Kabar24.com, JAKARTA -- Pengamat pertahanan dan intelijen Susaningtyas Kertopati menilai program bela negara yang digagas Kementerian Pertahanan tidaklah serupa dengan wajib militer.
"Tidak sama 100 %, tapi karakternya hampir sama yaitu membangun nasionalisme," katanya kepada Bisnis melalui pesan WhatsApp, Senin (12/10/2015).
Menurut dia ihwal pelatihan bela negara telah termuat dalam Undang-undang Dasar 1945.
Menurut Susaningtyas tak ada kaitan program bela negara ini untuk persiapan perang, apalagi perang tradisional yang mengutamakan fisik.
"Ini lebih ke arah pembangunan nasionalisme bagi generasi muda," katanya.
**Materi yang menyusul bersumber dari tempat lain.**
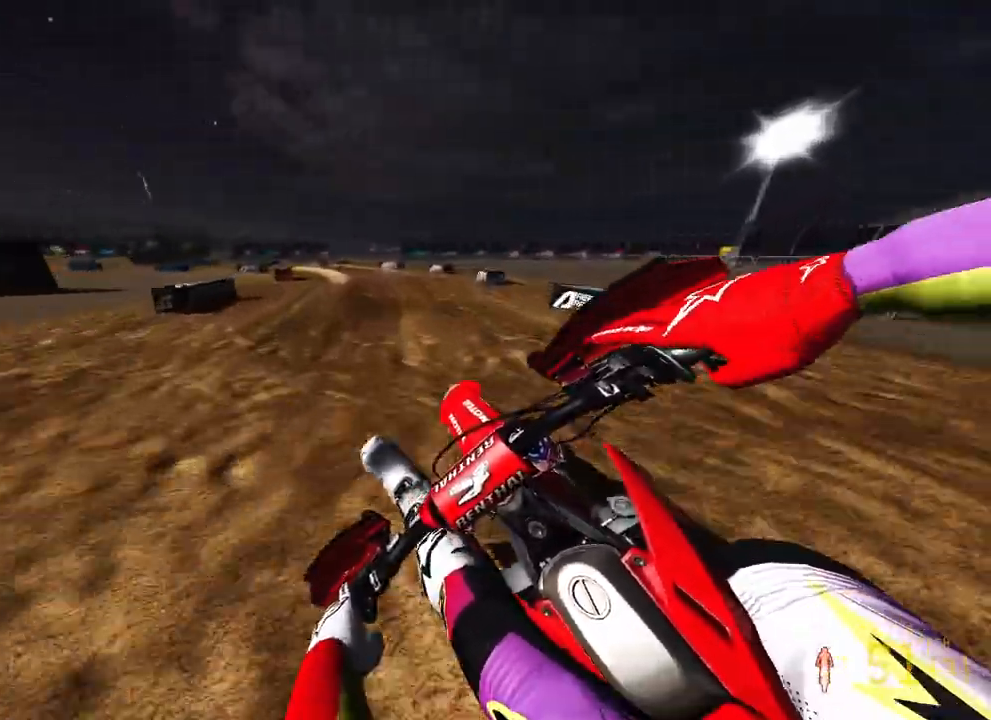
{"buttons": [], "left_stick": "up-left", "right_stick": "right", "events": [[183, "R2", "down"], [367, "R2", "up"]]}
Hanya, tutur Susaningtyas, Kemenhan harus apik dalam mengelola program ini agar jangan sampai memberatkan anggaran negara dan pos lain dalam rencana strategis.
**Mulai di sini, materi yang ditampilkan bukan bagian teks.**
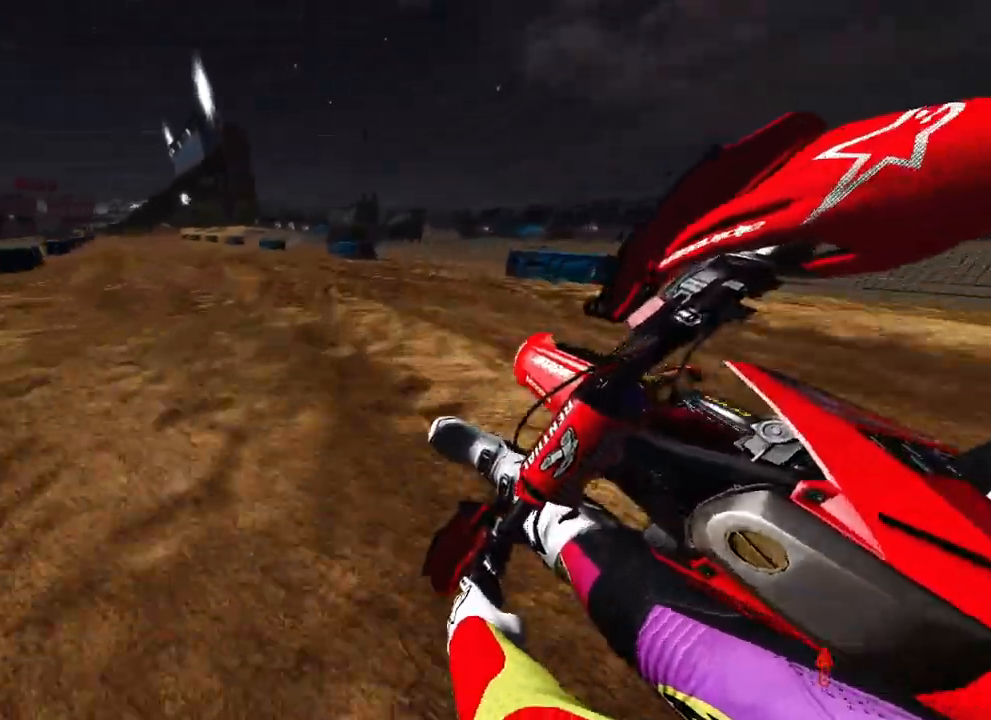
{"buttons": ["R2"], "left_stick": "up-left", "right_stick": "right", "events": [[283, "R3", "down"], [467, "R3", "up"]]}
Selain itu, Kemenhan juga mesti transparan soal program.
"Negara-negara lain membutuhkan juga termasuk Indonesia, tapi itu renstra dan anggaran harus jelas," katanya.
Lebih jauh Susaningtyas menuturkan pelaksanaan fungsi pertahanan merupakan tanggungjawab seluruh komponen bangsa dan negara.
TNI, sambungnya, adalah komponen utama yang dibantu komponen cadangan dan pendukung.
"Komponen cadangan adalah warga negara, sumber daya alam, sumber daya buatan, serta sarana dan prasarana," katanya.
Dengan kondisi tersebut, warga negara sebagai bagian dari sistem pertahanan harus dibekali melalui wajib militer agar mampu meningkatkan nasionalisme dan patriotisme guna melindungi serta mempertahankan negara dari berbagai ancaman.
"Ancaman tersebut bersifat militer dan nonmiliter, bersifat internal maupun eksternal, fisik dan nonfisik serta berifat multidimensional, meliputi ideologi, politik, ekonomi, sosial budaya," katanya.
Menurut dia, komponen utama sistem pertahanan negara belum mampu melaksanakan fungsi pertahanan secara menyeluruh karena keterbatasan alutsista. Karena itu, komponen cadangan menjadi pendukung utama. Meski demikian, tidak mudah memposisikan komponen cadangan tersebut dalam situasi global.
"Ketersediaan sarana dan prasarana, regulasi serta sinergi kebijakan antara lembaga pengelola negara dibutuhkan dalam memadukan kekuatan komponen cadangan sebagai bagian dari sistem pertahanan negara," katanya.
Seperti diwartakan Menteri Pertahanan Riyamizard Ryacudu, Senin (12/10/2015), menyatakan pihaknya akan merealisasikan program bela negara untuk warga Indonesia. Rencananya, dalam sepuluh tahun ke depan sebanyak 100 juta warga siap menjadi kader bela negara.
Ryamizard mengungkapkan pembentukan kader bela negara untuk persiapan menghadapi ancaman militer dan nirmiliter.
Nantinya, seluruh warga wajib mengikuti program tersebut sesuai porsinya masing-masing.
Penyelenggaraan pembentukan kader pembina bela negara akan dilaksanakan pada 19 Oktober mendatang di 45 kabupaten dan kota secara serentak.